Das gilt für Bilder, es gilt aber ebenso für Sprache und Geschriebenes. Aus Platzgründen kann ich hier nicht darauf eingehen, warum ich es für grundlegend falsch halte, in Bezug auf Bilder von „Lügen“ zu sprechen. Auch wenn das immer wieder so zu lesen ist: Bilder können nicht lügen.


Fake News und Fake Images: Falschmeldungen gibt es, seit es Texte gibt


Falschmeldungen gibt es, seit es Texte gibt. Teils sind es bloße Irrtümer, dann glaubt auch der Urheber, es sei tatsächlich so gewesen – dennoch ist das keineswegs harmlos, denn auch ungeprüft weitergegebene und aufgeblasene Fehlinformationen können erhebliches Unheil anrichten. Glaubt der Urheber den Inhalt der Nachricht selbst nicht, lügt er. Und das gilt allgemein als verwerflich. In der Regel werden damit Absichten verfolgt, die im Interesse des Urhebers liegen und nicht selten anderen schaden.

◆ AUFGABENSTELLUNG A:
Seit wann gibt es laut dem Textabschnitt Falschmeldungen?

◆ BEREITGESTELLTE DATEN:
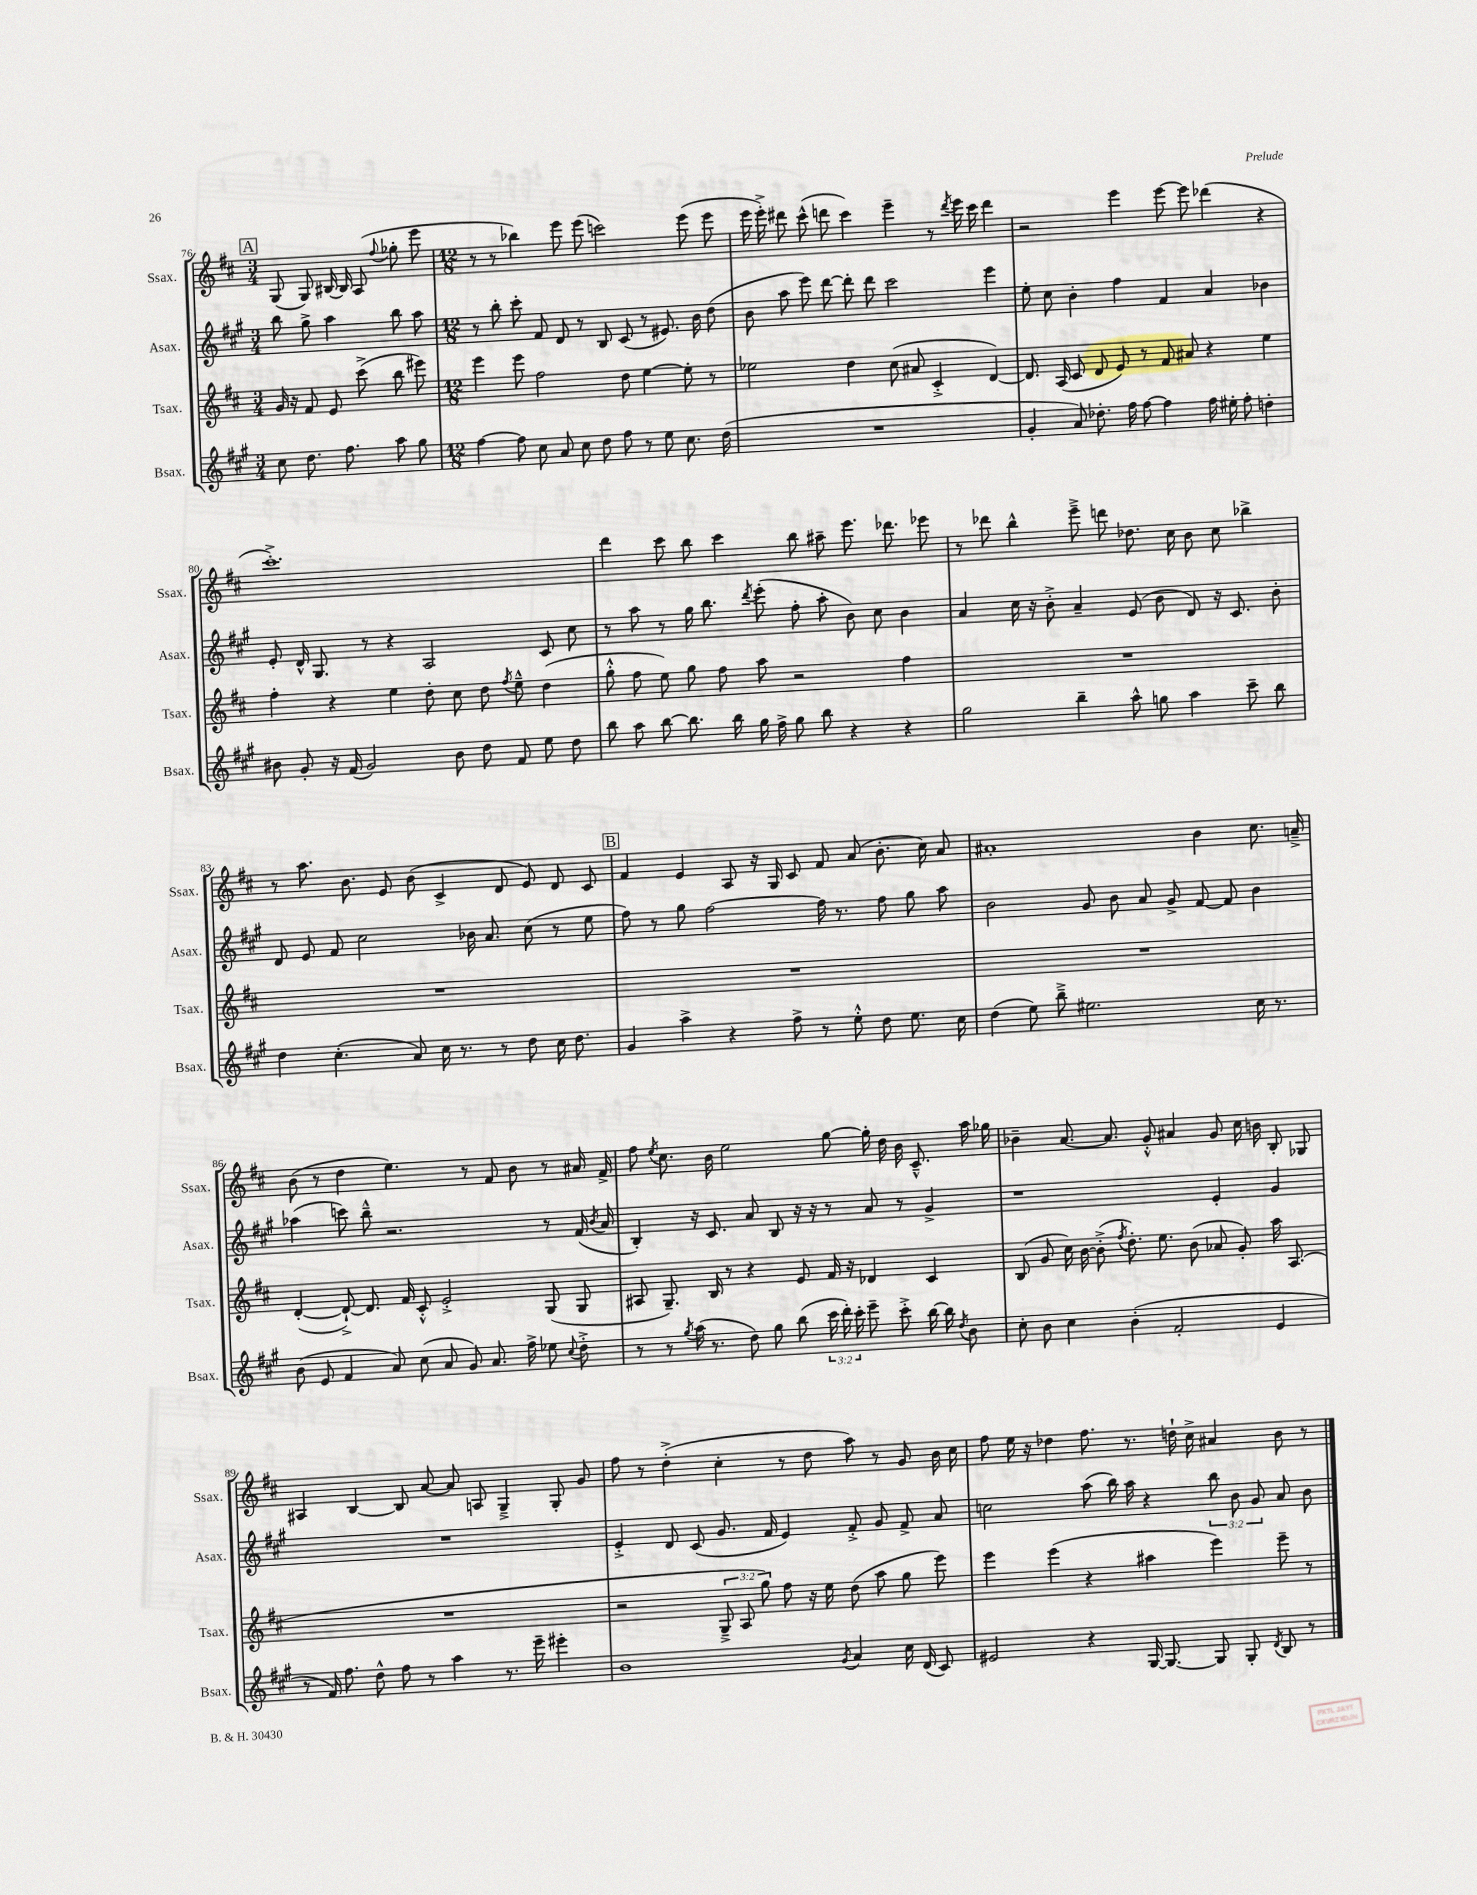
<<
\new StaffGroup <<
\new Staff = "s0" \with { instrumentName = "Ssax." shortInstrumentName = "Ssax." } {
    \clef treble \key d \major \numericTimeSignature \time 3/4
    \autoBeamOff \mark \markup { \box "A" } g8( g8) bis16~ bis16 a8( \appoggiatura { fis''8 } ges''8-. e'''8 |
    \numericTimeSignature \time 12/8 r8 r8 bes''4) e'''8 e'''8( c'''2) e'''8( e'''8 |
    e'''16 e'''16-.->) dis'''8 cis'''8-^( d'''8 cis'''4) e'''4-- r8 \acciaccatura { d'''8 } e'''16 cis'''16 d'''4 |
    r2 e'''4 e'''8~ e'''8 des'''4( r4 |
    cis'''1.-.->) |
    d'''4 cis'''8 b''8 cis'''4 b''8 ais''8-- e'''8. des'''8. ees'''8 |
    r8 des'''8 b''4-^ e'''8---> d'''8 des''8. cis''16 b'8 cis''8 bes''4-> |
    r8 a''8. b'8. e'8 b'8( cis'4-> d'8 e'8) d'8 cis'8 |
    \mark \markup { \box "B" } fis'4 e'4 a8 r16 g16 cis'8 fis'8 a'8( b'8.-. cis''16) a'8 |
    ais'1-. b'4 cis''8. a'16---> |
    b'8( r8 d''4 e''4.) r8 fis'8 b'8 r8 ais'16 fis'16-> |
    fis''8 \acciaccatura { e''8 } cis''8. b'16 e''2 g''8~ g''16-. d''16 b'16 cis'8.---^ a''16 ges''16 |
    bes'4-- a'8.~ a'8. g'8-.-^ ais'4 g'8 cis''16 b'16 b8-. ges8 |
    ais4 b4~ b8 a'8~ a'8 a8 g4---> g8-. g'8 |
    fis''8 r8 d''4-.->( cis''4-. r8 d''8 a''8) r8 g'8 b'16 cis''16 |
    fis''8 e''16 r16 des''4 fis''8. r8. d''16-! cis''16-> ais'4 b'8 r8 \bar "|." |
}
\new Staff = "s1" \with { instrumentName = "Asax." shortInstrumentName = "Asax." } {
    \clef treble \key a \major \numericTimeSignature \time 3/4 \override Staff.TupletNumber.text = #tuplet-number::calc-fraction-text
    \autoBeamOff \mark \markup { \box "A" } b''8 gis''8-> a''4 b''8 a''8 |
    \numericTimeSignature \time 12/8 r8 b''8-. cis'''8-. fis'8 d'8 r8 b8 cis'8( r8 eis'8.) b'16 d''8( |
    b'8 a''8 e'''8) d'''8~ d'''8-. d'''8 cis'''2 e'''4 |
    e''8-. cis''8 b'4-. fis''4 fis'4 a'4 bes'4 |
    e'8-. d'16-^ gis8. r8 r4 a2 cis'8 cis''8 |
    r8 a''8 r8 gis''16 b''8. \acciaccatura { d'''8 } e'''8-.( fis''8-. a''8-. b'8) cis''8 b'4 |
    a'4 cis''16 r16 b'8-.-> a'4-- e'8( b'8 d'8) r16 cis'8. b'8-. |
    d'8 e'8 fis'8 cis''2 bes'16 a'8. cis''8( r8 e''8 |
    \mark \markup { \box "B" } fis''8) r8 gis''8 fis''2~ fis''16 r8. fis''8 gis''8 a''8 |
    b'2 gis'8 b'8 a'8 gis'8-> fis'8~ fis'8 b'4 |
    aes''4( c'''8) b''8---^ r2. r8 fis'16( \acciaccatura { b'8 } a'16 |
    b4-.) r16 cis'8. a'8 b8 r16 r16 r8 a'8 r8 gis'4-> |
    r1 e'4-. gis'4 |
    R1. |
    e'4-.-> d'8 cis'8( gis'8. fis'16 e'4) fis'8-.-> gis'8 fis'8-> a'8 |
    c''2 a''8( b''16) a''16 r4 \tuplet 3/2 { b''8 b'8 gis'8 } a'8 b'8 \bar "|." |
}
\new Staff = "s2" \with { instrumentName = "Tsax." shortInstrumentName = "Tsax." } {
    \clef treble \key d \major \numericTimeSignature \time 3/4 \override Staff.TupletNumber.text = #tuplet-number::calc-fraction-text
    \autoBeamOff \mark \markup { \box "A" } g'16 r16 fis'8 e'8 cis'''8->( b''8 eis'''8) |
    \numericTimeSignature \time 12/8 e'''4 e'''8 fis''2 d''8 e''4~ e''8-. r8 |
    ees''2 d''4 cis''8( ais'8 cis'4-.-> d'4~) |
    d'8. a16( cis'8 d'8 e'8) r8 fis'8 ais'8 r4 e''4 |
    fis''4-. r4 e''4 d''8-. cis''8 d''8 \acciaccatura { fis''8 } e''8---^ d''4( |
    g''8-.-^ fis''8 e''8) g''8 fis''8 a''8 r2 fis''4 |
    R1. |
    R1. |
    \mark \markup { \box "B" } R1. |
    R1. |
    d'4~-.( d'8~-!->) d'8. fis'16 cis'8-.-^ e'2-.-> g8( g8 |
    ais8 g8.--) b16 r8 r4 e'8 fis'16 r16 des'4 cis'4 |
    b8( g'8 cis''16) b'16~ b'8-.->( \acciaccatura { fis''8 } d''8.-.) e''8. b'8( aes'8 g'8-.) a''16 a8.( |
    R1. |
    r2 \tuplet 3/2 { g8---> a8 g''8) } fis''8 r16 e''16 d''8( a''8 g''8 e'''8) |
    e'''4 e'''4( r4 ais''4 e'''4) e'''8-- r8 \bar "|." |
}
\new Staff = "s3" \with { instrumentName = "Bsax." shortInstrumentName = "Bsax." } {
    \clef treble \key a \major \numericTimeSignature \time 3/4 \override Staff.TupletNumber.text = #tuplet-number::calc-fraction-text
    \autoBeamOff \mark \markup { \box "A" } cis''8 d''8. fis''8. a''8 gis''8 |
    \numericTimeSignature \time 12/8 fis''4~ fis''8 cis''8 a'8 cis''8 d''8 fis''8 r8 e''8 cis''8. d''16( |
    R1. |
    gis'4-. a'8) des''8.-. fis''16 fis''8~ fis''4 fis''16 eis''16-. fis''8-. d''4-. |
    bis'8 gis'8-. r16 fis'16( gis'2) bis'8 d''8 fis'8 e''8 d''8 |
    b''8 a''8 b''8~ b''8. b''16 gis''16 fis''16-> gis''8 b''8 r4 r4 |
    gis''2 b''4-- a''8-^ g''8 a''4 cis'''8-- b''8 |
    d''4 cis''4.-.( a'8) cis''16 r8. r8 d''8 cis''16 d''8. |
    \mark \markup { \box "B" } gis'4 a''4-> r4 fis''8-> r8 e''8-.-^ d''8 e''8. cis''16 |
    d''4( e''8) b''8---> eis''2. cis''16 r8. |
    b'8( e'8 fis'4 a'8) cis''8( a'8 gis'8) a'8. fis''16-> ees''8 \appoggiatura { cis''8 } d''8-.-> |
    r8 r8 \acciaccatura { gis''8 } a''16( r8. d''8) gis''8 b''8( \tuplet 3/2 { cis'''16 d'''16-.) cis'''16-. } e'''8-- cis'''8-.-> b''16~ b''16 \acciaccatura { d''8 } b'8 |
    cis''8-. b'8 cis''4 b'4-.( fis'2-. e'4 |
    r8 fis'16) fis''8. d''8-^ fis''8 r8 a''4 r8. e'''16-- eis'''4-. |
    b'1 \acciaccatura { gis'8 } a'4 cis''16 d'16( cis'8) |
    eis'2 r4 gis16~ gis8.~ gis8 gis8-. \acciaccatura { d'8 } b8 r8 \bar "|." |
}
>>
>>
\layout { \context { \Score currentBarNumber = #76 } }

◆ AUFGABENSTELLUNG B:
Schreiben Sie aus den Einträgen den Teil genau ab, der am Anfang der Einträge beginnt und mit der Zeile endet, die „ges''8-. e'''8 |“ enthält; diese Zeile gehört dazu. Lassen Sie die Bilder dabei weg.

◆ ERGEBNIS A:
Seit es Texte gibt.

◆ ERGEBNIS B:
<<
\new StaffGroup <<
\new Staff = "s0" \with { instrumentName = "Ssax." shortInstrumentName = "Ssax." } {
    \clef treble \key d \major \numericTimeSignature \time 3/4
    \autoBeamOff \mark \markup { \box "A" } g8( g8) bis16~ bis16 a8( \appoggiatura { fis''8 } ges''8-. e'''8 |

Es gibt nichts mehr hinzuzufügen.